I worked at Chase for 7 years in the credit card services department. It was awful. The people that I worked with were a unique bunch. They had to put a policy in place because people would make popcorn at 7am, making the entire floor smell like it. They had a rule that you couldn't have lunch at your desk, only a snack. The difference, after much litigation, is that a snack doesn't require a utensil. There's a mountain of bullshit I could happily outline for you but I'd rather we get right to it.
My last day was March, I don't know what day, 2014. On my last day I did what any respectable employee of a monolithic-peasant-fuck-machine would do and I put a microwavable popcorn pack in the microwave and turned it on high for as long as the piece of shit would go for and walked away.

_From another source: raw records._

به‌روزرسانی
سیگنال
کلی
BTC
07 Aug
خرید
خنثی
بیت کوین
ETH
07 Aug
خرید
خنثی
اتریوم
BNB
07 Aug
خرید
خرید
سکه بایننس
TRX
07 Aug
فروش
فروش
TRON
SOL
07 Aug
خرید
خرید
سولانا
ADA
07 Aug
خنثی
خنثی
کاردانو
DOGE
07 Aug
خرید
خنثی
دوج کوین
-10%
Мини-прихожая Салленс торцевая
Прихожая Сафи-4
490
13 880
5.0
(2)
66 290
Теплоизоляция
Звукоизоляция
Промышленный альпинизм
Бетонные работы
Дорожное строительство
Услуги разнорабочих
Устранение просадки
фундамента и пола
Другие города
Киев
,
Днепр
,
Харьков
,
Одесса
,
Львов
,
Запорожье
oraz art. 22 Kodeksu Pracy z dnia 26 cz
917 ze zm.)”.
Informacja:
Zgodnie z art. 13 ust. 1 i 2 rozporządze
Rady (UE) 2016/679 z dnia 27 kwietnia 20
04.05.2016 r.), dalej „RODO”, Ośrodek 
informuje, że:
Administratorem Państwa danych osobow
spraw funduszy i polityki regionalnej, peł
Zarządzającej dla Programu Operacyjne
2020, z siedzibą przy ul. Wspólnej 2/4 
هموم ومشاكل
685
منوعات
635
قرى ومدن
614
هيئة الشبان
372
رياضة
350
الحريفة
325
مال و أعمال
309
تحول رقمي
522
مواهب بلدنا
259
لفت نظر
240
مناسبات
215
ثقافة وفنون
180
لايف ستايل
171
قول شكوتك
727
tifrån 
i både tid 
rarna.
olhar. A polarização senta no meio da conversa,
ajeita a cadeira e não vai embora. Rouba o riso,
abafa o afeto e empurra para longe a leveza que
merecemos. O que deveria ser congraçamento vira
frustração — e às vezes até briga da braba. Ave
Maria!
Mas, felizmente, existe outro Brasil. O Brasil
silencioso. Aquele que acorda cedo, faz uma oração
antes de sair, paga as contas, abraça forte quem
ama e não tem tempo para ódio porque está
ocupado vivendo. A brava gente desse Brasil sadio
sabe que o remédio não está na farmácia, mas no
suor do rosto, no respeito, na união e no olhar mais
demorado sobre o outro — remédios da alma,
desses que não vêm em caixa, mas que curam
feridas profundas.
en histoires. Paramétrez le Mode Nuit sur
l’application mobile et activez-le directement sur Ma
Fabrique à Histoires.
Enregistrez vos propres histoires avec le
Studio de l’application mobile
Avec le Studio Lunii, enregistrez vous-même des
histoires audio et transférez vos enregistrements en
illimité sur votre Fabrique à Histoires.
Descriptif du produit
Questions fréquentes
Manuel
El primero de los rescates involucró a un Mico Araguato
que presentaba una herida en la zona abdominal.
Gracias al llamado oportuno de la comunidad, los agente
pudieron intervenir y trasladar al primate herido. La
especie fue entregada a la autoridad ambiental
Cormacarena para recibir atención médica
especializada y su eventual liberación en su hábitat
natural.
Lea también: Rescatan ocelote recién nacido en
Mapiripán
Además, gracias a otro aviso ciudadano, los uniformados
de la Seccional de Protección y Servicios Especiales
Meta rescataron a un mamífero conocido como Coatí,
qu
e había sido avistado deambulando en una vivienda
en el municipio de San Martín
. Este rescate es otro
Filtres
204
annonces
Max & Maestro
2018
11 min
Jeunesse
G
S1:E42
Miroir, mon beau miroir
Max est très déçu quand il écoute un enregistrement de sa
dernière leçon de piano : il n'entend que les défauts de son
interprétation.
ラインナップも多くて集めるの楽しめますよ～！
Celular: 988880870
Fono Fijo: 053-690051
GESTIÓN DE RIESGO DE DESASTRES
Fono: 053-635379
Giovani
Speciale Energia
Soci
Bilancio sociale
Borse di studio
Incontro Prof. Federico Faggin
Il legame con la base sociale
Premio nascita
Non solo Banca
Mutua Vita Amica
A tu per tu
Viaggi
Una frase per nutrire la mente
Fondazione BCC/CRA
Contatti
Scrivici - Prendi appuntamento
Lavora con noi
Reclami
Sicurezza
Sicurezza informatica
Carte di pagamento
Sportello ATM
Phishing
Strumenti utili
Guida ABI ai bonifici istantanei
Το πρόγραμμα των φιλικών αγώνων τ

I waited at my desk for about an hour before I would dare walk past the breakroom again. There were several ladies standing outside of the breakroom muttering obscenities. The smell was horrible. You could cut the smell with a spoon, if you were allowed to have one at your desk. Below you'll find the play by play I sent my brother via text. It was great.
Pete:
Run to work, check
Burn popcorn, pending
Seth:
Ha ha
Pete:
Popcorn, check
Seth:
So what happened? Any reactions?
Pete:
I just started it and walked away
Seth:
Ha ha
Pete:
5 min on high
I smell popcorn
Seth:
Ha
Pete:
No mass email yet
Oh shit
It stinks
Seth:
Ha ha
Pete:
Everyone's talking about it!
5 min is the magic number to burn popcorn
The whole floor smells bad
Seth:
I'm cracking up over here
Pete:
Good thing I didn't put it all the way to 6 min
Seth:
Ha ha
Pete:
This place is fucked
Seth:
Is it really that bad?
Pete:
I'm two isles from the farthest away
And it's strong
Seth:
Ha ha
Pete:
I got one more pack
Seth:
Oh man
Pete:
I'll drop that one down stairs
Seth:
Yes
Pete:
Too bad I can't upper deck* the joint
Seth:
Oh man
Seth:
Any updates?
Pete:
No
The smell is clearing up
*an upper decker is when one goes number 2 into the tank of a toilet.